ALBANY, GA (WALB) - After nearly five decades, the legendary footprints near Albany Civil Rights Institute will now be featured in the US Civil Rights Trail.
"Those folk who left out of this church and went downtown most times knowing that they will probably be arrested," said Albany Civil Rights Institute Executive Director Frank Wilson.
An overlooked crown jewel of Albany's Civil Rights movement could soon draw worldwide attention.
"It puts us in the same conversation with the Edmund Pettus Bridge, with the 16th Avenue Church, with Ebenezer Baptist Church," said Wilson.
The legendary footprints outside of Shiloh Baptist Church are distant memories of the role Albany played in the movement in the 60's.
"Keep on a talking, and marching up to freedom," said Albany Convention and Visitors Center Manager Teresa Smith.
"What happened here changed the world," said Wilson
The museum will now be featured in the US Civil Rights Trail.
The Civil Rights Institute was one of 11 historic sites where residents can retrace the footsteps of Civil Rights leaders, and city leaders say it will attract more tourists.
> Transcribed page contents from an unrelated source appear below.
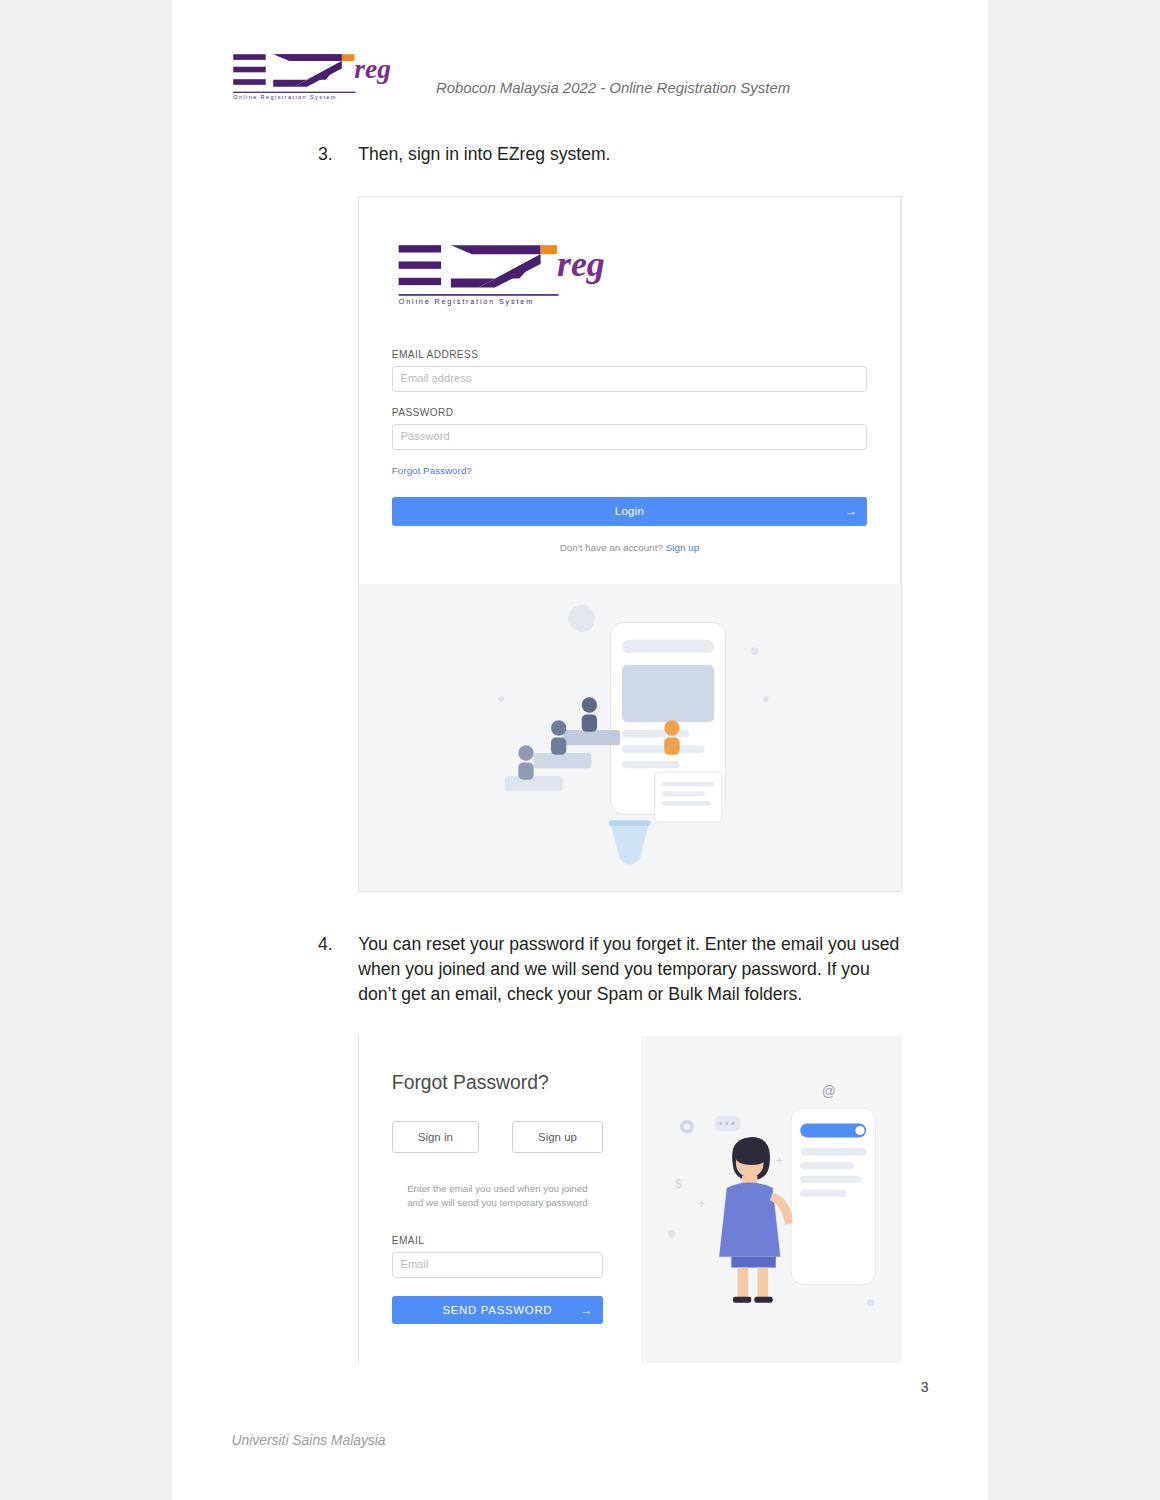EZreg logo reg Online Registration System
Robocon Malaysia 2022 - Online Registration System
3. Then, sign in into EZreg system.
reg Online Registration System
EMAIL ADDRESS
Email address
PASSWORD
Password
Forgot Password?
Login→
Don't have an account? Sign up
4. You can reset your password if you forget it. Enter the email you used when you joined and we will send you temporary password. If you don’t get an email, check your Spam or Bulk Mail folders.
Forgot Password?
Sign in
Sign up
Enter the email you used when you joined and we will send you temporary password
EMAIL
Email
SEND PASSWORD→
@ $ + +
Universiti Sains Malaysia
3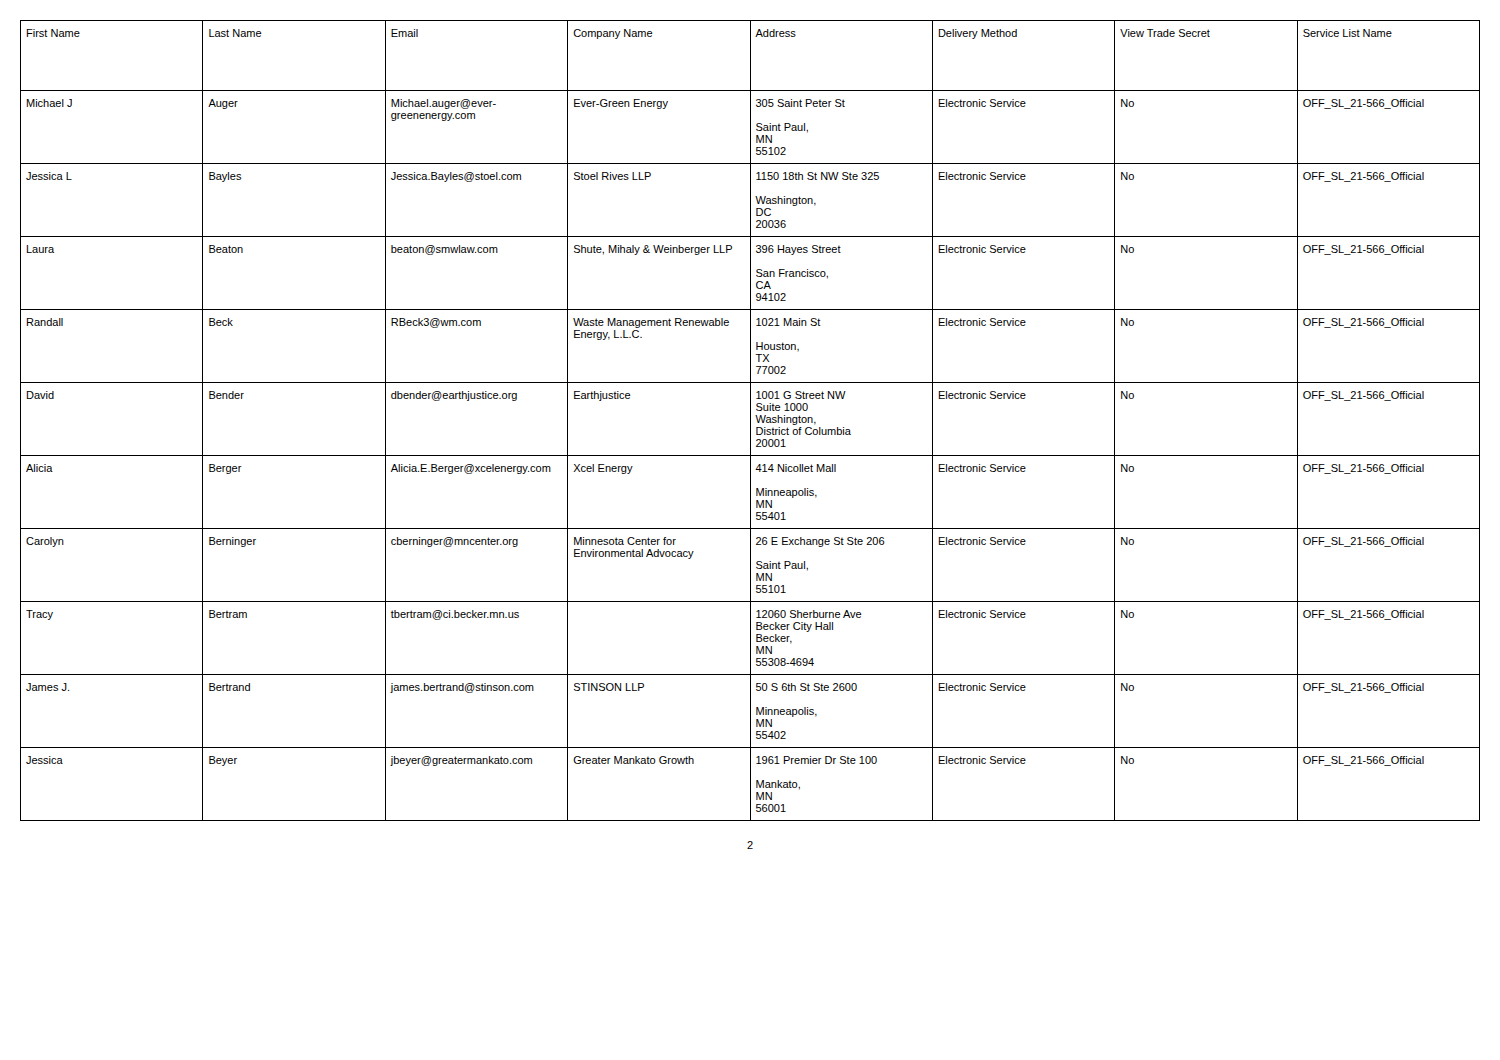| First Name | Last Name | Email | Company Name | Address | Delivery Method | View Trade Secret | Service List Name |
| --- | --- | --- | --- | --- | --- | --- | --- |
| Michael J | Auger | Michael.auger@ever-greenenergy.com | Ever-Green Energy | 305 Saint Peter St Saint Paul, MN 55102 | Electronic Service | No | OFF_SL_21-566_Official |
| Jessica L | Bayles | Jessica.Bayles@stoel.com | Stoel Rives LLP | 1150 18th St NW Ste 325 Washington, DC 20036 | Electronic Service | No | OFF_SL_21-566_Official |
| Laura | Beaton | beaton@smwlaw.com | Shute, Mihaly & Weinberger LLP | 396 Hayes Street San Francisco, CA 94102 | Electronic Service | No | OFF_SL_21-566_Official |
| Randall | Beck | RBeck3@wm.com | Waste Management Renewable Energy, L.L.C. | 1021 Main St Houston, TX 77002 | Electronic Service | No | OFF_SL_21-566_Official |
| David | Bender | dbender@earthjustice.org | Earthjustice | 1001 G Street NW Suite 1000 Washington, District of Columbia 20001 | Electronic Service | No | OFF_SL_21-566_Official |
| Alicia | Berger | Alicia.E.Berger@xcelenergy.com | Xcel Energy | 414 Nicollet Mall Minneapolis, MN 55401 | Electronic Service | No | OFF_SL_21-566_Official |
| Carolyn | Berninger | cberninger@mncenter.org | Minnesota Center for Environmental Advocacy | 26 E Exchange St Ste 206 Saint Paul, MN 55101 | Electronic Service | No | OFF_SL_21-566_Official |
| Tracy | Bertram | tbertram@ci.becker.mn.us | | 12060 Sherburne Ave Becker City Hall Becker, MN 55308-4694 | Electronic Service | No | OFF_SL_21-566_Official |
| James J. | Bertrand | james.bertrand@stinson.com | STINSON LLP | 50 S 6th St Ste 2600 Minneapolis, MN 55402 | Electronic Service | No | OFF_SL_21-566_Official |
| Jessica | Beyer | jbeyer@greatermankato.com | Greater Mankato Growth | 1961 Premier Dr Ste 100 Mankato, MN 56001 | Electronic Service | No | OFF_SL_21-566_Official |
2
"We do trade shows and conferences all across the US that we try to attract group travel to Albany," said Smith.
The state recently added the museum to the tourism video shown at stops along the interstate.
"We encourage them to come and learn about how we had a significant impact on the national movement," said Smith.
Wilson hopes the designation will even motivate locals to visit more often.
"A lady yesterday and I had the lady in my car," said Wilson. "And she goes oh my God I've been here all of these years, and I never been there."
Wilson says Albany Civil Rights Institute's new designation will help staff get more grant opportunities.
He also hopes to host an event when a historical marker is placed at the old downtown city jail, known as Freedom Alley, to celebrate both milestones.